Не поэтому ли мой автомобиль, купленный еще теми пятью годами ранее с выплаченной мне бешеной суммы за «Черное Окно», набитый кучек шмоток, женой и десятилетней дочерью, которая не перестает мычать, точно корова на пастбище – едет по этим пустым улицам, дворы домов по обе стороны от которых успели очиститься от украшений традиционного праздника Дня Всех Святых2. Не потому ли, что большинство Успешных сценаристов, писателей, музыкантов и художников стекаются сюда каждую зиму и пишут свои шедевры? Не потому ли, что оставшись без единой надежды в собственный потенциал, мне уже проще поверить в то, что качество моей работы действительно вдруг станет зависеть от смены моей локации?
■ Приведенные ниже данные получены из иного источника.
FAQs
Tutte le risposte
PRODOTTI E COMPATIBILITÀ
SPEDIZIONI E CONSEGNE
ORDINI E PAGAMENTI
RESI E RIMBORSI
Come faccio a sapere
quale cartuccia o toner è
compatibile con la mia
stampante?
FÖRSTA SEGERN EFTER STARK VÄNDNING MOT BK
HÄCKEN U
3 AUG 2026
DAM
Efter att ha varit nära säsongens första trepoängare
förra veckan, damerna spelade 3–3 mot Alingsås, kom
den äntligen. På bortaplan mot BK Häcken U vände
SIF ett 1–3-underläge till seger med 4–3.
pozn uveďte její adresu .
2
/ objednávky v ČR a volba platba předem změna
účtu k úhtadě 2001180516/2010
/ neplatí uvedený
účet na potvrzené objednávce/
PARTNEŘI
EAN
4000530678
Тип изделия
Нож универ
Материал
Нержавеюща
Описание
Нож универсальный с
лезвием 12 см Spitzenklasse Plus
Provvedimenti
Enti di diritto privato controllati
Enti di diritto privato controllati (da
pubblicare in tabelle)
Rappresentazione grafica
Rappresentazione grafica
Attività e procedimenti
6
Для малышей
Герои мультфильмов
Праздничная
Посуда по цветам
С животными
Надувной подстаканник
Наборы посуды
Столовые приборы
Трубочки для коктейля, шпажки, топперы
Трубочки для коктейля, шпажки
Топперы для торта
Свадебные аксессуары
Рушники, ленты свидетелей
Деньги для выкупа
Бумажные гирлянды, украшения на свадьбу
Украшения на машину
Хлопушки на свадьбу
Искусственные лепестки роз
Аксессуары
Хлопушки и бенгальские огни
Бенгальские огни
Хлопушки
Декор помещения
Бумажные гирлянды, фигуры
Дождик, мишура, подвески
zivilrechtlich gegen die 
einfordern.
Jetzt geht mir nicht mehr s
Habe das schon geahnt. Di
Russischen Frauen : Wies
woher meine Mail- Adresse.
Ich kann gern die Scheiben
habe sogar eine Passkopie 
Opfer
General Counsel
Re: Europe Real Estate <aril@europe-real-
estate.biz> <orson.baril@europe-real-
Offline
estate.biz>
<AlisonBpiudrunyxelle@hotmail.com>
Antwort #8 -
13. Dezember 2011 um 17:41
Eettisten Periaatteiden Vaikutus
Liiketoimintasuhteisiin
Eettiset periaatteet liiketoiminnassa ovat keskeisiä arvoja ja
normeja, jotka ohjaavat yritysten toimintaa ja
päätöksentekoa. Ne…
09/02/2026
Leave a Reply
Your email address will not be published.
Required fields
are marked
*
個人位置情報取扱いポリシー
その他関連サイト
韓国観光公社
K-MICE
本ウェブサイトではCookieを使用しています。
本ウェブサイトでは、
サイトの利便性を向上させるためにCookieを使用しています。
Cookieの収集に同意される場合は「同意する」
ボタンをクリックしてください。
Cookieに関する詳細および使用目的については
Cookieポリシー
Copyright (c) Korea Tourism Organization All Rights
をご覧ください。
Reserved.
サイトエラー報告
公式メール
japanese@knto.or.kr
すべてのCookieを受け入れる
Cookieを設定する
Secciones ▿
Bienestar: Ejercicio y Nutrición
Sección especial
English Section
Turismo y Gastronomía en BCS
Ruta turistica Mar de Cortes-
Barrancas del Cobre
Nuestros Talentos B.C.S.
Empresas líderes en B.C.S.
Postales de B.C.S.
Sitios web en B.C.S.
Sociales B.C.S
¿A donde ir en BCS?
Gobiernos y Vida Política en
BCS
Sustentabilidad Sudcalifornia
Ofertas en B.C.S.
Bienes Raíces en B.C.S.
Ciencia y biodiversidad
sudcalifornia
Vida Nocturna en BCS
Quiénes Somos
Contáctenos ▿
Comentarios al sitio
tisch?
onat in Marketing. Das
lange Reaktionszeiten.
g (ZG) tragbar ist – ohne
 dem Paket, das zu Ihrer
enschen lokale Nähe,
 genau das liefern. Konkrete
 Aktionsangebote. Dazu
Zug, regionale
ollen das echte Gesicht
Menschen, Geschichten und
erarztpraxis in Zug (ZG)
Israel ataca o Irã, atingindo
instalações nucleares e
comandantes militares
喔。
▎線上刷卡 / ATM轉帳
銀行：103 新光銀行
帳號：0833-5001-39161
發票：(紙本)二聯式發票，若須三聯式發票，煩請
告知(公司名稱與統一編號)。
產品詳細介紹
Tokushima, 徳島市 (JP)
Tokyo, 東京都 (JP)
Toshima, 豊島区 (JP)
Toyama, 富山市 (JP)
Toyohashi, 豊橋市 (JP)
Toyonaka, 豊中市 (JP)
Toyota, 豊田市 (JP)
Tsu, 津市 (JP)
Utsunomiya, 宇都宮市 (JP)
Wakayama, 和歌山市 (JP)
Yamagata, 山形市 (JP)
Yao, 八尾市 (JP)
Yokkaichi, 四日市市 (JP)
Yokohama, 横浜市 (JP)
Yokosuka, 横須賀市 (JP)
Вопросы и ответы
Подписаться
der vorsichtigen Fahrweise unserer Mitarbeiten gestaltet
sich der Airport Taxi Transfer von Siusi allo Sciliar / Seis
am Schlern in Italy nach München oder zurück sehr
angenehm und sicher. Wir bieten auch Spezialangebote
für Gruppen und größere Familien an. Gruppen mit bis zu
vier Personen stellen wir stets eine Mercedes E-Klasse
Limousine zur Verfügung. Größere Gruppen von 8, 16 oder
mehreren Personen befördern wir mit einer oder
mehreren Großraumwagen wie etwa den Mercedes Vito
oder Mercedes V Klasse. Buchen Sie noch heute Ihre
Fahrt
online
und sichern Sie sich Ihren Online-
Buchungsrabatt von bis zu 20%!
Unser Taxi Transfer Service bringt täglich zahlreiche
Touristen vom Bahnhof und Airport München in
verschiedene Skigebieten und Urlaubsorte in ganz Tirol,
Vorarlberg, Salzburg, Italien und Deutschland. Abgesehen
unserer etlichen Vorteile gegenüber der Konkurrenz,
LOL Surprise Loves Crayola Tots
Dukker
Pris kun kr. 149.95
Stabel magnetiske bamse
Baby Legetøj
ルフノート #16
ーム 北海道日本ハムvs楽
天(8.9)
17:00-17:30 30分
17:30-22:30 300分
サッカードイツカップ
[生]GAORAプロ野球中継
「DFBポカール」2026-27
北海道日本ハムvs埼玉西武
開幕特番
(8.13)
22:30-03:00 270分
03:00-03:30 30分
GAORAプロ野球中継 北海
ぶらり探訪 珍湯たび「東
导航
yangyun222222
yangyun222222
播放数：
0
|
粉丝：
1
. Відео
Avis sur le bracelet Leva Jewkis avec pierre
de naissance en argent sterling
Что, раз тут такие успешные люди пишут свои успешные вещи – то и я вдруг стану новым Фицджеральдом, едва перееду границу пляжного городка?
Да, думаю, в этом причина.
Но естественно, я никогда не скажу об этом причине Альме, или, боже правый, Чарли Грейс. Если первая просто молча опустит глаза, вынося этим вердикт моему рассудку, то вторая попросту обсмеет, заверив, что я спятил, и что если я верю в эту ерунду – то можно уж сразу заодно поверить в платяной шкаф, страну Оз, школу волшебства и страну минипутов. А вместе с тем и поставит крест на моей карьере, и наконец перестать мучать ее завтраками и ожиданиями, что у нее таких как я полно, и если я совсем уж настолько ни на что не гожусь, что полагаюсь на слепой случай городка «тысячи талантов», то она помочь мне уже не в состоянии. Разве в том – что лично может обвести оставшиеся буквы моего имени чернилами да перевернуть страницу.
Нет уж.
Им этот трехмесячный зимний отпуск я объяснил необходимостью спокойствия, тишины, умиротворения. Якобы для работы мне нужна полная отстраненность и отрешенность от непрерывной суеты большого города, когда даже в четыре часа ночи можно проснуться от пьяных криков, шума машин и мерцания огней зданий и фонарей настолько ярких, что солнечный свет проиграет им во всех забегах.
И по большому счету – это правда.
Но лишь отчасти.
Еще полгода назад это была бы правдой целиком и полностью – тогда, не в силах написать больше четырех страниц отвратнейшего текста, я действительно полагал, что дело в шумах. В шуме, в дочери, в жене, в моем агенте и всем этом чертовом Нью-Йорке, который не может заткнуться хотя бы на пять минут и дать мне собрать собственные мысли в кучу.